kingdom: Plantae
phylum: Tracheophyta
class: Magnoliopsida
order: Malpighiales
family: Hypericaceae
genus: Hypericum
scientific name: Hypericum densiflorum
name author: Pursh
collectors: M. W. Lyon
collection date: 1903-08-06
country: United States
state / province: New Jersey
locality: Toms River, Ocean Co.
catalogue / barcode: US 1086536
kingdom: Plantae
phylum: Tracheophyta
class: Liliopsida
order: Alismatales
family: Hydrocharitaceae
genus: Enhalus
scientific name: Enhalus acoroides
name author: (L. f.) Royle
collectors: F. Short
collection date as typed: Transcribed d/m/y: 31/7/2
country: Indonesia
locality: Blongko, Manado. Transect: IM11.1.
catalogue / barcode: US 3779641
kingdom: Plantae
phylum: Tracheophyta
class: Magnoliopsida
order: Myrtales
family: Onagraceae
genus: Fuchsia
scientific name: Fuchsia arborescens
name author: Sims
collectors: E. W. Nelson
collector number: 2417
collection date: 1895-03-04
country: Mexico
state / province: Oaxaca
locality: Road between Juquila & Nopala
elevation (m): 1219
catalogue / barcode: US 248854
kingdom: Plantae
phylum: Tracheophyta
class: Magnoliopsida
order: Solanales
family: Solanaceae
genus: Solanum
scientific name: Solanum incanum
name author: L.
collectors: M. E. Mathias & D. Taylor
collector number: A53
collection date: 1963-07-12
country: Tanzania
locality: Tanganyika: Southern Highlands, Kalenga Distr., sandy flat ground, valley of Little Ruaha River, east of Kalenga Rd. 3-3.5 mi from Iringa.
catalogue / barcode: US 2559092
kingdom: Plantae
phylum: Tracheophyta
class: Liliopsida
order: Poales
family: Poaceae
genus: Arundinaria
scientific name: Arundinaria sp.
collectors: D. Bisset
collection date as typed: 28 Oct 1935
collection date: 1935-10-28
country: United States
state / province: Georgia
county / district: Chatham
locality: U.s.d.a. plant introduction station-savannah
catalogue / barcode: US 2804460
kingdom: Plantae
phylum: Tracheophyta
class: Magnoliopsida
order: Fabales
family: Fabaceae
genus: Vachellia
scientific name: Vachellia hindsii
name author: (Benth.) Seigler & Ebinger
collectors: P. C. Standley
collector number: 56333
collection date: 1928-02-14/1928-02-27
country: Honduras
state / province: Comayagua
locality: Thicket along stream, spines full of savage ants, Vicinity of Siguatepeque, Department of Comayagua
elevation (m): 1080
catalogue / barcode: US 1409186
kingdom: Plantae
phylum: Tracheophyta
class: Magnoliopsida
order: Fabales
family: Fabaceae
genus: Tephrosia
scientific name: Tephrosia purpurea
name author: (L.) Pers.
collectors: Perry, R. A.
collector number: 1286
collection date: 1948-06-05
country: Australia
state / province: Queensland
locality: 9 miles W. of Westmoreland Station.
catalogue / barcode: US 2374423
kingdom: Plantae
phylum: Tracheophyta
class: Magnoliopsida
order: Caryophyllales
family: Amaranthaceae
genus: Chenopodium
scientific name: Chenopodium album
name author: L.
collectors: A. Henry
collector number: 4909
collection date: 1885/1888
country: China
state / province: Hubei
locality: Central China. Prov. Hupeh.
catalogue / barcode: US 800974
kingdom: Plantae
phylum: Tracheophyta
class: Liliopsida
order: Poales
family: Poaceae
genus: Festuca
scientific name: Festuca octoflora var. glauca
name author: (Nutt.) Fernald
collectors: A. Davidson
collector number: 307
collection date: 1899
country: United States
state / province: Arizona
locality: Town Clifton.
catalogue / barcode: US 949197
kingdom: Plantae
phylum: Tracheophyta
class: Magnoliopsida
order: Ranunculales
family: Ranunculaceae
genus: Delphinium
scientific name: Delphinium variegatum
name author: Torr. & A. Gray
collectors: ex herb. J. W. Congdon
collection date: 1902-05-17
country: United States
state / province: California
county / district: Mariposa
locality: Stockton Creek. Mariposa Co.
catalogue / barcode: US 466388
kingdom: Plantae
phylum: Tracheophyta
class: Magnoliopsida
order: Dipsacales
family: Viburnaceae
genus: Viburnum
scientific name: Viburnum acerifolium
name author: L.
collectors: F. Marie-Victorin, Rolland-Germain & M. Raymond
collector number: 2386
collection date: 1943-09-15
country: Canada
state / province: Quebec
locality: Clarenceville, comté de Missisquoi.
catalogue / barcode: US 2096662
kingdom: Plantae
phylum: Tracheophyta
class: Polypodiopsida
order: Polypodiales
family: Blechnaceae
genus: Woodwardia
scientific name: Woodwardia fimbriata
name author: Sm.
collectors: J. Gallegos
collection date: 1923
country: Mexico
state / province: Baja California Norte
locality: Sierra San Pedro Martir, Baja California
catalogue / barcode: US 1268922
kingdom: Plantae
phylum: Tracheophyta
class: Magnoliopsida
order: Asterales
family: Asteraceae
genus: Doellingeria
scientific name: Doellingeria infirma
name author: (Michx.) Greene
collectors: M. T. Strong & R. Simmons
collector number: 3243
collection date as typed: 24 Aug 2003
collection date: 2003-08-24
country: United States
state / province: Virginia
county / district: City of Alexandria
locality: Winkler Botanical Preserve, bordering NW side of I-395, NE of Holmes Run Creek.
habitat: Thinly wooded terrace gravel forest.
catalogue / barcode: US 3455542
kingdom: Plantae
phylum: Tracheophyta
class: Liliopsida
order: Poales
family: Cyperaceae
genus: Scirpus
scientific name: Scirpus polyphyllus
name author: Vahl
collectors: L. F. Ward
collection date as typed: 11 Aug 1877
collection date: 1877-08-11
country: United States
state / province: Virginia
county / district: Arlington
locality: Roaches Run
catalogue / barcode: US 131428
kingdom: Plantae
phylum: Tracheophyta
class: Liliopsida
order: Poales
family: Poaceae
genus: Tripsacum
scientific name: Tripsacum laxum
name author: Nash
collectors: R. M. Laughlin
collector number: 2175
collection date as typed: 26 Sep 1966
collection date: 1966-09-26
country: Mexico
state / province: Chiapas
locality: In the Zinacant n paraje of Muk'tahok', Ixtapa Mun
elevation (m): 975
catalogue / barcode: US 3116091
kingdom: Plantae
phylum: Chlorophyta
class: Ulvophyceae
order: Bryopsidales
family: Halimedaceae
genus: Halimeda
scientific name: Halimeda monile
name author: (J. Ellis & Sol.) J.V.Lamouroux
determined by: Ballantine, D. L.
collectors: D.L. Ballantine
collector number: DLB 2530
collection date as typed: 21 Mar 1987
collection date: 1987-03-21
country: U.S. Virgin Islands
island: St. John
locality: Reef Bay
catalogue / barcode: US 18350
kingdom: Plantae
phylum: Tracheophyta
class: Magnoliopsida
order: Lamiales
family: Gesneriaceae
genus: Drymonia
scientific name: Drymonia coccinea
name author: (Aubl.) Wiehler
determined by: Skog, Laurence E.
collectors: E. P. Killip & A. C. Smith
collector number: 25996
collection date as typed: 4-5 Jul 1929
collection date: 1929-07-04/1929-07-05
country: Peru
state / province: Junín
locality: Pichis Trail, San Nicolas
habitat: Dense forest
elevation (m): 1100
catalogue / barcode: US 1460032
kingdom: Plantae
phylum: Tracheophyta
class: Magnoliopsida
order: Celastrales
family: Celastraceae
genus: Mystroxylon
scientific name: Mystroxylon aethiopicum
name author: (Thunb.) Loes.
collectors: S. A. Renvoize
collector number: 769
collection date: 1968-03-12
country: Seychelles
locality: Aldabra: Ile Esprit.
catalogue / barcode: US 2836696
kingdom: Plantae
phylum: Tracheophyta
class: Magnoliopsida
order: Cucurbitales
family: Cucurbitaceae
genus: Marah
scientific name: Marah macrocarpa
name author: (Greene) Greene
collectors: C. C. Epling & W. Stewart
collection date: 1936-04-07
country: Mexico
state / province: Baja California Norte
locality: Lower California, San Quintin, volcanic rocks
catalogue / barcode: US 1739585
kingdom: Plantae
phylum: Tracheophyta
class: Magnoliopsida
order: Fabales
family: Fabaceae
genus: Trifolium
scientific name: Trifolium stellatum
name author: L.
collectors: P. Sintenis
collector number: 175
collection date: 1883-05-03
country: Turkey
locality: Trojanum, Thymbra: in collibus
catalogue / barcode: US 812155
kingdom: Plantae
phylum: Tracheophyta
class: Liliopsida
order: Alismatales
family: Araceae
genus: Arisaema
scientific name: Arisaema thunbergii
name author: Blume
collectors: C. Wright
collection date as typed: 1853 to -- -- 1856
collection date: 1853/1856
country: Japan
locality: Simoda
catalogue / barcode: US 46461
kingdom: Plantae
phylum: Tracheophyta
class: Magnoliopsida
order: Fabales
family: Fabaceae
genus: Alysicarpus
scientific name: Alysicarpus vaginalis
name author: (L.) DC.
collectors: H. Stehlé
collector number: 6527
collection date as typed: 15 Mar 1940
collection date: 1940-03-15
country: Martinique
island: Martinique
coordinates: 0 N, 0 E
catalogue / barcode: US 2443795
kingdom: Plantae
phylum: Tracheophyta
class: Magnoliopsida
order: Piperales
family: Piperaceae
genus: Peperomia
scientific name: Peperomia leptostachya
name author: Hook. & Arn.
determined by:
•••••
#### What you should do:
Extract the lines starting with the first line of the entries and going on through the line with "locality: Tanganyika: Southern", both included, copying them without changes.

#### Complete output:
kingdom: Plantae
phylum: Tracheophyta
class: Magnoliopsida
order: Malpighiales
family: Hypericaceae
genus: Hypericum
scientific name: Hypericum densiflorum
name author: Pursh
collectors: M. W. Lyon
collection date: 1903-08-06
country: United States
state / province: New Jersey
locality: Toms River, Ocean Co.
catalogue / barcode: US 1086536
kingdom: Plantae
phylum: Tracheophyta
class: Liliopsida
order: Alismatales
family: Hydrocharitaceae
genus: Enhalus
scientific name: Enhalus acoroides
name author: (L. f.) Royle
collectors: F. Short
collection date as typed: Transcribed d/m/y: 31/7/2
country: Indonesia
locality: Blongko, Manado. Transect: IM11.1.
catalogue / barcode: US 3779641
kingdom: Plantae
phylum: Tracheophyta
class: Magnoliopsida
order: Myrtales
family: Onagraceae
genus: Fuchsia
scientific name: Fuchsia arborescens
name author: Sims
collectors: E. W. Nelson
collector number: 2417
collection date: 1895-03-04
country: Mexico
state / province: Oaxaca
locality: Road between Juquila & Nopala
elevation (m): 1219
catalogue / barcode: US 248854
kingdom: Plantae
phylum: Tracheophyta
class: Magnoliopsida
order: Solanales
family: Solanaceae
genus: Solanum
scientific name: Solanum incanum
name author: L.
collectors: M. E. Mathias & D. Taylor
collector number: A53
collection date: 1963-07-12
country: Tanzania
locality: Tanganyika: Southern Highlands, Kalenga Distr., sandy flat ground, valley of Little Ruaha River, east of Kalenga Rd. 3-3.5 mi from Iringa.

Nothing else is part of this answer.